No texto da decisão, o juiz reforça que essa não foi a primeira vez que Queiroga veiculou propagandas com informações inverídicas.

“Este juízo já decidiu inúmeras representações eleitorais, inclusive confirmadas pelo Tribunal Regional Eleitoral da Paraíba, nas quais os representados foram penalizados por ilicitudes na veiculação de propaganda no horário eleitoral gratuito, seja com a perda de tempo seja com concessão do direito de resposta. Nas referidas representações eleitorais, os representados sempre tiveram a intenção de associar o representante a supostos delitos ainda em fase investigativa inicial, ou propagar condenações criminais contra a sua pessoa (Operação Confraria), de cujos processos foi absolvido com sentença transitada em julgado, cite-se: RP n. (…) e outras”, afirmou o magistrado.

O juiz destacou ainda que a penalidade imposta a Queiroga foi ampliada devido à reincidência, com base na Lei das Eleições. A cada nova infração, a multa é duplicada, e caso ocorra novamente a veiculação de conteúdo similar, uma nova multa de R$ 20 mil será aplicada.

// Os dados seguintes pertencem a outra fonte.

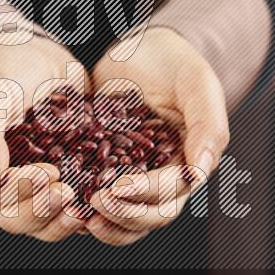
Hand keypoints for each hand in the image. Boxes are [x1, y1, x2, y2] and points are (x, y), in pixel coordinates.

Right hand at [0, 35, 90, 240]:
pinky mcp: (62, 179)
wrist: (37, 55)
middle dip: (42, 212)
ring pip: (44, 220)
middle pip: (17, 218)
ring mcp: (33, 184)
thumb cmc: (5, 69)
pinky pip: (71, 205)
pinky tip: (104, 200)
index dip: (21, 192)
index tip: (47, 173)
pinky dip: (86, 208)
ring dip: (62, 219)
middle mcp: (2, 182)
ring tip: (85, 209)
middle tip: (67, 194)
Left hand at [85, 27, 229, 244]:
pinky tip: (65, 205)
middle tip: (94, 203)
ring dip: (106, 223)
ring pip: (126, 217)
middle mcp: (164, 177)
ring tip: (80, 216)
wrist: (141, 51)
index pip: (171, 191)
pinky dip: (85, 209)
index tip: (117, 189)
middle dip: (124, 215)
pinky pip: (98, 198)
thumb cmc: (175, 63)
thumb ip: (208, 124)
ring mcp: (134, 177)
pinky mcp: (106, 170)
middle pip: (150, 215)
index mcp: (189, 162)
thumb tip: (200, 172)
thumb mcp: (197, 83)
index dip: (146, 195)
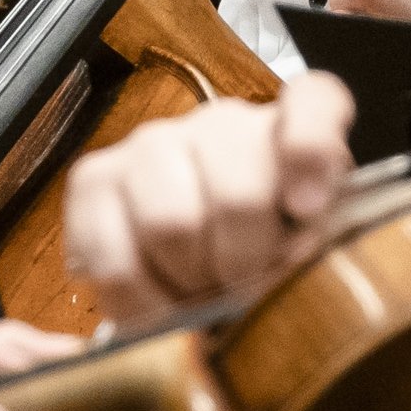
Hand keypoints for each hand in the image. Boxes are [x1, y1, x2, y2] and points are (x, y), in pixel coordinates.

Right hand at [58, 71, 359, 326]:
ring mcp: (154, 142)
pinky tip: (157, 307)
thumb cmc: (266, 252)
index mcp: (296, 126)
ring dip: (187, 282)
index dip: (310, 151)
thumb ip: (310, 249)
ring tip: (198, 296)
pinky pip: (110, 254)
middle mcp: (223, 123)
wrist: (195, 257)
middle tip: (242, 293)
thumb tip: (279, 275)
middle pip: (238, 196)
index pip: (315, 103)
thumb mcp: (309, 248)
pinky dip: (138, 301)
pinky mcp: (96, 177)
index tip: (305, 210)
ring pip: (169, 223)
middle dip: (242, 265)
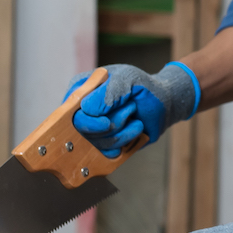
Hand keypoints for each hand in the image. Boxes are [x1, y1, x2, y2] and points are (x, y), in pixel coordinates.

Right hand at [62, 62, 200, 155]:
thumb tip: (87, 109)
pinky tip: (135, 128)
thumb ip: (109, 91)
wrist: (162, 103)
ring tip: (134, 116)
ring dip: (123, 131)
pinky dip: (125, 142)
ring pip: (98, 143)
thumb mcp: (128, 78)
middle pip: (83, 132)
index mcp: (80, 91)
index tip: (106, 123)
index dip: (88, 122)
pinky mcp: (104, 143)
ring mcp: (91, 129)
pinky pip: (107, 153)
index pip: (70, 113)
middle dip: (111, 125)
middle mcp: (81, 111)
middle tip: (131, 110)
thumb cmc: (143, 87)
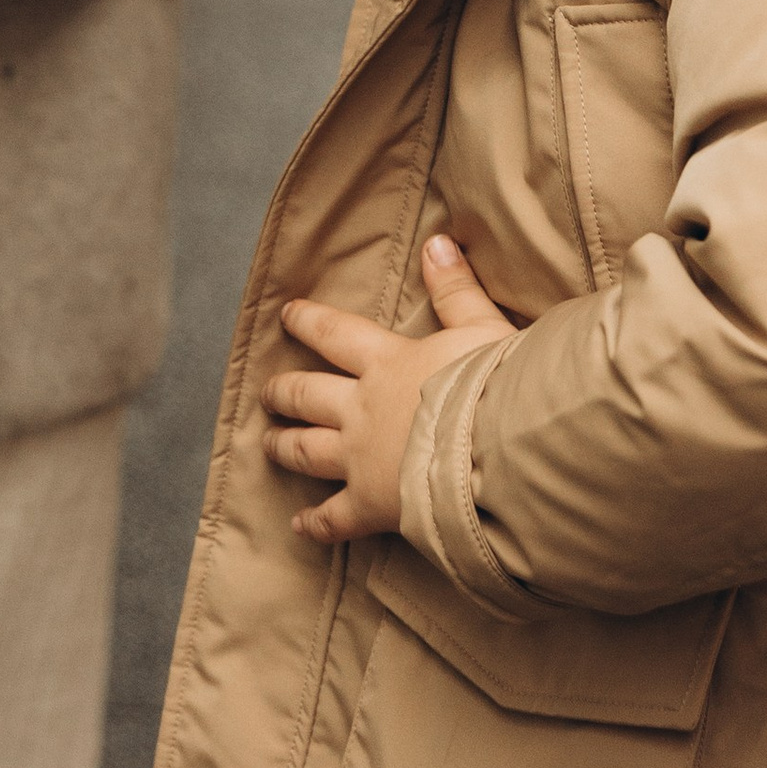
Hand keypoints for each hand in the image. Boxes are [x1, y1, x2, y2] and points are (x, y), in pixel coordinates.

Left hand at [263, 234, 515, 544]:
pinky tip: (299, 525)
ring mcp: (361, 459)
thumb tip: (436, 242)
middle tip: (267, 393)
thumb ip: (456, 288)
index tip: (286, 314)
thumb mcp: (481, 327)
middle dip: (284, 392)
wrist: (499, 452)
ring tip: (268, 444)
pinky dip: (314, 523)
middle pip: (308, 395)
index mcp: (387, 362)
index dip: (308, 321)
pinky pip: (334, 518)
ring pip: (307, 450)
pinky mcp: (371, 506)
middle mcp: (363, 408)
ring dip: (284, 446)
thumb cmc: (497, 387)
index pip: (335, 333)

“Ademais, a norma sancionadora (art. 58, 8º, da Lei das Eleições) estabelece que a pena de multa é duplicada a cada reiteração da conduta, e considerando decisões proferidas nas representações eleitorais números (…), nas quais foram reconhecidos comportamentos ilícitos da mesma natureza, especificamente na RP 0600180-98.2024.6.15.0001, na qual se deferiu a tutela provisória de urgência para ordenar a IMEDIATA SUSPENSÃO da veiculação da propaganda impugnada, no guia eleitoral da televisão, do dia 17.10.2024, no horário das 13h, sob pena de multa diária de R$ 30.000,00 (trinta mil Reais), impondo ainda aos representados a obrigação de se absterem de novas divulgações, fixo o pagamento da multa no valor de R$ 100.000,00, bem como fixo o valor de R$ 20.000.00, para cada eventual reiteração da propaganda impugnada ou conteúdo similar, a partir da publicação desta decisão, com vistas ao restabelecimento do equilíbrio e da lisura da disputa eleitoral” complementa.